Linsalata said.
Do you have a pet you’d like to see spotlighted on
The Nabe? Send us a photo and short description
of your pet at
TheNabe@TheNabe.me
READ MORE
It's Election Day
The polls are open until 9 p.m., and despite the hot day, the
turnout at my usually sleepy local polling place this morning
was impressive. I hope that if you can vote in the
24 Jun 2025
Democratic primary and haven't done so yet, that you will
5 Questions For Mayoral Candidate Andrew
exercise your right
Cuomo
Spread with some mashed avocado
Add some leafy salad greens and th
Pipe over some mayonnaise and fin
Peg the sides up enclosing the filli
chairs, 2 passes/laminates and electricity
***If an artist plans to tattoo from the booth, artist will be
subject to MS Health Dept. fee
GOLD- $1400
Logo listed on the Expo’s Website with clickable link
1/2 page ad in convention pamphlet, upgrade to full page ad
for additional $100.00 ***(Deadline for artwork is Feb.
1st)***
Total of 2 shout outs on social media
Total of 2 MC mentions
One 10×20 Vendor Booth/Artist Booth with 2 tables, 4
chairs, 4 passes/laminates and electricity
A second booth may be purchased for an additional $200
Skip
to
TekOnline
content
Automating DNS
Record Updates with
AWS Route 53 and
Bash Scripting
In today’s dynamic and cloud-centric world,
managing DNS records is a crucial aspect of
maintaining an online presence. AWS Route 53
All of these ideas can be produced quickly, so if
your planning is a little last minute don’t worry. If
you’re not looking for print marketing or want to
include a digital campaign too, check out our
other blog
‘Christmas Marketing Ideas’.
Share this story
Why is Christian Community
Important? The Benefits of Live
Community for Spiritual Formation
────────────────────────────────────────
What is required ▸ Return the text of every record above, line for line and unchanged.

Exercise result ▸
Linsalata said.
Do you have a pet you’d like to see spotlighted on
The Nabe? Send us a photo and short description
of your pet at
TheNabe@TheNabe.me
READ MORE
It's Election Day
The polls are open until 9 p.m., and despite the hot day, the
turnout at my usually sleepy local polling place this morning
was impressive. I hope that if you can vote in the
24 Jun 2025
Democratic primary and haven't done so yet, that you will
5 Questions For Mayoral Candidate Andrew
exercise your right
Cuomo
Spread with some mashed avocado
Add some leafy salad greens and th
Pipe over some mayonnaise and fin
Peg the sides up enclosing the filli
chairs, 2 passes/laminates and electricity
***If an artist plans to tattoo from the booth, artist will be
subject to MS Health Dept. fee
GOLD- $1400
Logo listed on the Expo’s Website with clickable link
1/2 page ad in convention pamphlet, upgrade to full page ad
for additional $100.00 ***(Deadline for artwork is Feb.
1st)***
Total of 2 shout outs on social media
Total of 2 MC mentions
One 10×20 Vendor Booth/Artist Booth with 2 tables, 4
chairs, 4 passes/laminates and electricity
A second booth may be purchased for an additional $200
Skip
to
TekOnline
content
Automating DNS
Record Updates with
AWS Route 53 and
Bash Scripting
In today’s dynamic and cloud-centric world,
managing DNS records is a crucial aspect of
maintaining an online presence. AWS Route 53
All of these ideas can be produced quickly, so if
your planning is a little last minute don’t worry. If
you’re not looking for print marketing or want to
include a digital campaign too, check out our
other blog
‘Christmas Marketing Ideas’.
Share this story
Why is Christian Community
Important? The Benefits of Live
Community for Spiritual Formation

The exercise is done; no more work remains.